Poco prima il Consiglio dei Ministri sauditi aveva auspicato l’imposizione di sanzioni internazionali a IS e al Fronte al-Nusra, che opera come braccio amato di Al Qaeda in Siria.
Nel documento si ricorda che diversi cittadini dei Paesi del Golfo sono stati inseriti nella lista nera dei finanziatori del terrorismo da parte del Consiglio di Sicurezza ONU e che un ‘regio decreto’ prevede condanne fino a 20 anni di carcere per chiunque prenda parte ad azioni violente anche fuori dal territorio nazionale o appartenga a movimenti estremisti.
Rientra in questa nuova posizione saudita la donazione di 100 milioni di dollari al Centro Antiterrorismo delle Nazioni Unite.
Segni dell’evidente preoccupazione che IS e formazioni analoghe possano sconfinare nel Regno.
Al Quaeda e frammenti. Per le altre organizzazioni combattenti, è nota la distanza di Al-Nusra da IS e gli scontri seguiti all’intervento del leader di Al Qaeda, Ayman al Zawahiri che espulse Baghdadi alla fine del 2013.
La posizione dei principali altri gruppi.
Ansar al-Islam, di matrice salafita, attivo dal 2001 nel Kurdistan Iracheno, ha avuto rapporti con i qaedisti dell’Islamic State of Iraq, poi con ISIS. Ma dall’arrivo di Baghdadi nel 2010 si limita ad azioni di supporto al Nord.
Il Consiglio Generale Militare dei Rivoluzionari formato all’inizio del 2014 da milizie tribali sunnite e militari a tutela della popolazione sunnita ad Al Anbar, Diyala, salah ed-Din, Mosul, Baghdad e Abu Ghraib, non avrebbe rapporti con IS.

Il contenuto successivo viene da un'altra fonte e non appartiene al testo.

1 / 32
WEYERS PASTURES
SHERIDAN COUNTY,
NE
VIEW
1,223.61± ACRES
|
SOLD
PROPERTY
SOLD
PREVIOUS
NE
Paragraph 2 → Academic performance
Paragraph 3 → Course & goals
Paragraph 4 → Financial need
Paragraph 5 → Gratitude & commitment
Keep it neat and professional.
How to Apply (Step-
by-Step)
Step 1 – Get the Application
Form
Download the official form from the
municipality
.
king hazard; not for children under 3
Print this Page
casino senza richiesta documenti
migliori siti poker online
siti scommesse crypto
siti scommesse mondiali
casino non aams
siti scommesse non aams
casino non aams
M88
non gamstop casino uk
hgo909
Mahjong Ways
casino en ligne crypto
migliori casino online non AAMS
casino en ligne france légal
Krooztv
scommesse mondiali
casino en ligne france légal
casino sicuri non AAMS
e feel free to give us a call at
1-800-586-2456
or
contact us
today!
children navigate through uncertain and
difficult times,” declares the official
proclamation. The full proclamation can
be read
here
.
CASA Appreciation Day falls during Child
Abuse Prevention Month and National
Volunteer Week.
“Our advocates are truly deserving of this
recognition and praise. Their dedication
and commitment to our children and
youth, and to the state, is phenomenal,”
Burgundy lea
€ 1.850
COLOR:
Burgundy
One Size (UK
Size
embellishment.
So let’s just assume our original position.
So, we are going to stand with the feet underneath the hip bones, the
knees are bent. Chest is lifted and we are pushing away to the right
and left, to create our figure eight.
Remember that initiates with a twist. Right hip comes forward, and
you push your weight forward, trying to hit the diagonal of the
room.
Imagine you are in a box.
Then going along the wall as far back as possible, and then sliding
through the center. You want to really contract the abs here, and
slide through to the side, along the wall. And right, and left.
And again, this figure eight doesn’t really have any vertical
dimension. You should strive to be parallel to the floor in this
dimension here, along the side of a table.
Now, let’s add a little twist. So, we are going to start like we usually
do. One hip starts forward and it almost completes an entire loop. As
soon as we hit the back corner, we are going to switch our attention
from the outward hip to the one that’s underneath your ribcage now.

L’Esercito dei Mujahideen, formato da sunniti, ha operato con analoghe formazioni armate ma mai con Al Qaeda e non avrebbe contatti con IS.
L’Esercito Islamico, formato all’inizio della guerra del 2003 da ufficiali baathisti, presente nella capitale e ad Al Anbar, privilegia la lotta agli sciiti e ha l’obiettivo di formare uno Stato confederale. Non ha contatti con IS.
Fra le organizzazioni di matrice qaedista che hanno aderito a IS, nel 2012 Boko Haram nigeriano, e nel luglio di quest’anno AQAP, yemenita.